Södra has signed a letter of intent with KLM to conduct a joint feasibility study to examine the possibility of producing green jet fuel. In parallel, Södra will become the first company in Sweden to join KLM’s Corporate Biofuel Programme, with the aim of supporting growth in demand for fossil-fuel-free alternatives in the aviation sector.
From the pressconference at Smaland Airport. Maria Baldin, Director of Communications and Sustainability at Södra, is signing.
“Air travel accounts for some 2 percent of global CO₂ emissions. We are now taking two key steps forward to create sustainable alternatives to fossil-based jet fuel. The current supply of biofuel is too low and this is something we want to change,” said Maria Baldin, Director of Communications and Sustainability at Södra.
KLM’s Biofuel Programme enables companies to ensure that sustainable biojet fuel is used for their air travel by paying a surcharge that covers the difference in price between sustainable biofuel and regular jet fuel.
“Helping to reduce CO₂ emissions is in line with our sustainability targets. Our goal is to be fossil-fuel free by 2030. We will now shoulder an even greater responsibility for our air travel,” commented Maria Baldin.
“KLM is proud to offer Sweden’s most sustainable European air routes viewed over time. We are grateful to have local partners that want to play a part in this,” says Paul Terstegge, General Manager North Europe, Air France and KLM.

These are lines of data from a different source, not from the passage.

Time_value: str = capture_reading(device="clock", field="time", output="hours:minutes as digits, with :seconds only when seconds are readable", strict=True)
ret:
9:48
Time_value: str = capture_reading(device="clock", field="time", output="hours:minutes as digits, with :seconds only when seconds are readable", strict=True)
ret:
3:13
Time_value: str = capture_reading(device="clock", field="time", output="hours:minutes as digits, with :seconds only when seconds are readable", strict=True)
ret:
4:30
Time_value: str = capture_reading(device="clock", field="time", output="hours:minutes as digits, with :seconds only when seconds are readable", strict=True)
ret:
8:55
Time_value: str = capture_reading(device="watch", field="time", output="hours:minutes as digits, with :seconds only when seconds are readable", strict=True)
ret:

On Monday, a press conference was held at Växjö Småland Airport where a letter of intent covering the development of biojet fuel was signed. The collaboration aims to promote growth in supply and demand and development of the appropriate policy instruments for more sustainable air travel.
“The greatest challenge is the absence of policy measures. Since production costs for biojet fuel are high compared with fossil fuels, there is very limited scope for growth in demand, which is needed to reduce costs. There must be a clear political strategy to address this issue,” said Henrik Brodin, Strategic Business Developer, Energy, at Södra.
The collaboration contains a feasibility study to examine the prerequisites for producing biojet fuel from forest biomass. While Södra and KLM are the main partners in the collaboration, many other players are also participating.
“It’s about working together to examine the entire chain – from production to combustion – and creating a business model that enables a change in air travel,” says Henrik Brodin.